Read the full article

It doesn't really help anyone here to have the government use this incident as an excuse to crack down on amateur unmanned aerial vehicles. So please don't do anything stupid like this.

Views: 602

Comment by Jack Crossfire on February 17, 2009 at 7:05pm
The product in question was a Micropilot autopilot. Harold Hanson bought 20 for $90,000. Obviously not a hobbyist operation. Then he declared the shipment was lost when in actuality his wife took them to a former classmate China. The only way a private individual could buy $90,000 of anything is if the former classmate in China paid him first. So your former classmate sets up the deal & you take the fall.

As the economy disintegrates & people get more desperate for cash, expect it to happen more & more. An awful lot of guided missile delivery experts are looking up from their toilet cleaning jobs & wondering if there isn't a Chinese gravytrain waiting for them.
Comment by Marc Ramsey on February 17, 2009 at 8:44pm
To put the bizarre nature of export controls laws in perspective, the MicroPilot circuit boards may be manufactured, stuffed, and soldered in China, then shipped to Canada where (perhaps) the firmware is loaded, a few tests are performed, and some nice packaging is provided, at which point it is now illegal to ship them back to China without a license...
Comment by Howard Loewen on February 17, 2009 at 10:35pm
The circuit boards for the autopilots in question are manufactured in Canada.

While one can argue the effectiveness of export controls on UAV autopilots, it is still the law and breaking this particular law is probably a poor choice.

Comment by Noth666 on February 18, 2009 at 3:39am
Happily enough this export control nonsense only concerns US and Canada. The only downside to this is that most makers of this kind of stuff are on that side making it hard for the rest of the world to "join in the fun".
Comment by Howard Loewen on February 18, 2009 at 6:10am
UAVs and UAV autopilots are controlled by the Wassenaar Arrangement (see and the Missile Technology Control Regime (see The list of countries that belong to these groups is extensive. All of the countries that belong to these groups are supposed to enforce a common set of export controls. The sites include lists of all the various military and non-military goods that the members countries control.

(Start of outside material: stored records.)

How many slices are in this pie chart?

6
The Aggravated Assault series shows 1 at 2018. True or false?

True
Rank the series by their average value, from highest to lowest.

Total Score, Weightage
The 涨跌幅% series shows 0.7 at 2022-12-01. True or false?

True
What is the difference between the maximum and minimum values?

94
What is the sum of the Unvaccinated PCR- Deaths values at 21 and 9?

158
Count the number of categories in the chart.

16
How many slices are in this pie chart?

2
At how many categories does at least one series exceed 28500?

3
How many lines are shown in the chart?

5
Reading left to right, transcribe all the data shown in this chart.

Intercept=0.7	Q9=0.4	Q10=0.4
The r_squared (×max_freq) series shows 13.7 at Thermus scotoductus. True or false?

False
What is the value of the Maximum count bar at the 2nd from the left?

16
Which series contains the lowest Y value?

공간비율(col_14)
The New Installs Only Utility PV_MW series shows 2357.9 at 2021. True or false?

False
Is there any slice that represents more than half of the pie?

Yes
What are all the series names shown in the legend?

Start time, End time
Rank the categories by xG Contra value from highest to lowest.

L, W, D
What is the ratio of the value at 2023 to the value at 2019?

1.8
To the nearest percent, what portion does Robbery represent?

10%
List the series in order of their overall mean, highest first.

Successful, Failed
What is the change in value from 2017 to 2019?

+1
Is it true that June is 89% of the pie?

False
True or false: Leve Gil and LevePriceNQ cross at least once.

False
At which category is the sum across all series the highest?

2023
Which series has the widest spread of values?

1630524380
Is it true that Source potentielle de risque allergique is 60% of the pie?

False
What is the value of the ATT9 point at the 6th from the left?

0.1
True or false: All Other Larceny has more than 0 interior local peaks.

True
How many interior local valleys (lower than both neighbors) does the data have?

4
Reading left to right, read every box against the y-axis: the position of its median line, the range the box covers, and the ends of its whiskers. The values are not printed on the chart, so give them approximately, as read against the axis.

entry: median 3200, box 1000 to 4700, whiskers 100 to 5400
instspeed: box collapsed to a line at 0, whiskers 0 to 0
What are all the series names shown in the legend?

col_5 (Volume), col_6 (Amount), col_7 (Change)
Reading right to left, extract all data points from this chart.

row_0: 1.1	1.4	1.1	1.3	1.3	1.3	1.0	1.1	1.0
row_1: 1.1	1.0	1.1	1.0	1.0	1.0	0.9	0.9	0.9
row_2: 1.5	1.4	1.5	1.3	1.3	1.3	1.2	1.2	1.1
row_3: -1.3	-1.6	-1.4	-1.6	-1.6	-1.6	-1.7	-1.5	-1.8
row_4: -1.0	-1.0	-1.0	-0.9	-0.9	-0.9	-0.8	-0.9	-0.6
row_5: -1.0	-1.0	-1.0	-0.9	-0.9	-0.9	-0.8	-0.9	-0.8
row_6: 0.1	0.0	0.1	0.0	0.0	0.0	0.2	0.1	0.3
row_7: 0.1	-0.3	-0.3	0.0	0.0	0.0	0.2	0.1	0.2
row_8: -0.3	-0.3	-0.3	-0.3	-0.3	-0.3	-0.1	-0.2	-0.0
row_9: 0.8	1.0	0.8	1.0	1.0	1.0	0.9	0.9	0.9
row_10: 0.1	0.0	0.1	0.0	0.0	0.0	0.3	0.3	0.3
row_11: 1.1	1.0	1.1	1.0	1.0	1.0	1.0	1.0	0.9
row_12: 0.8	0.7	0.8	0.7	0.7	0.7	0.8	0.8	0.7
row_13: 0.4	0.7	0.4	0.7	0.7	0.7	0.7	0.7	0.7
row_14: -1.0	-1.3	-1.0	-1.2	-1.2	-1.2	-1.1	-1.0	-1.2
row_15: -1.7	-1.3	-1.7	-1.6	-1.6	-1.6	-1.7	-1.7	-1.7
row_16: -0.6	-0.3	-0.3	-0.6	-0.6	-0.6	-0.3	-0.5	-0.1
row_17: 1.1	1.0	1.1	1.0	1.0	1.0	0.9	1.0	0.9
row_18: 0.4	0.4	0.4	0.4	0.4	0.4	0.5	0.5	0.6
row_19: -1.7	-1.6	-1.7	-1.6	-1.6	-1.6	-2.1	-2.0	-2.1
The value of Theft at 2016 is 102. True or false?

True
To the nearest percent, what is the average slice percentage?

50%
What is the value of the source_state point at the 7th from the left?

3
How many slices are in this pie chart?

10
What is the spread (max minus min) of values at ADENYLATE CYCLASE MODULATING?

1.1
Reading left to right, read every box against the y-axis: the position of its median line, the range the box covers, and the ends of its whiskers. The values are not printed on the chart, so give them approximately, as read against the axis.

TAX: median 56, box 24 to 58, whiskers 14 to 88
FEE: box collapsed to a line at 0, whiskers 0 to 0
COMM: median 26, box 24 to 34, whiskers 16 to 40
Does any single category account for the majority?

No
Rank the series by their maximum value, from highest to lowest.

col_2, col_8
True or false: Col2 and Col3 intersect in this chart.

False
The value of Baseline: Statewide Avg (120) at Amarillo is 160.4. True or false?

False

Comment by Rory Paul on February 18, 2009 at 7:07am
The President of MicroPilot monitors DIYDrones....
Comment by Paul Marsh on February 18, 2009 at 7:19am
@Jack -- I take your point, but while I am not a guided missile expert, I am a professional who is quite literally cleaning toilets at night to help make ends meet while looking for work in my field. The last thing that would occur to me is selling secrets to China, or doing anything illegal. There are a few honest folks left!
Comment by george on February 18, 2009 at 7:54am
@Paul Marsh -- The turning of you into a criminal requires nothing more then then the stroke of a bureaucrats pen.
Comment by george on February 18, 2009 at 7:59am
Read the full story guys--
A spokesman for the U.S. attorney's office said Hanson, who works at Walter Reed Army Medical Center in the patient safety office, had not yet been charged in the case.

So what is it? Has she been charged or not?
Comment by Howard Loewen on February 18, 2009 at 8:22am
I believe that Nina Ki-Hanson has been charged and that her husband (who works at the Walter Reed Army Medical Center) has not been charged.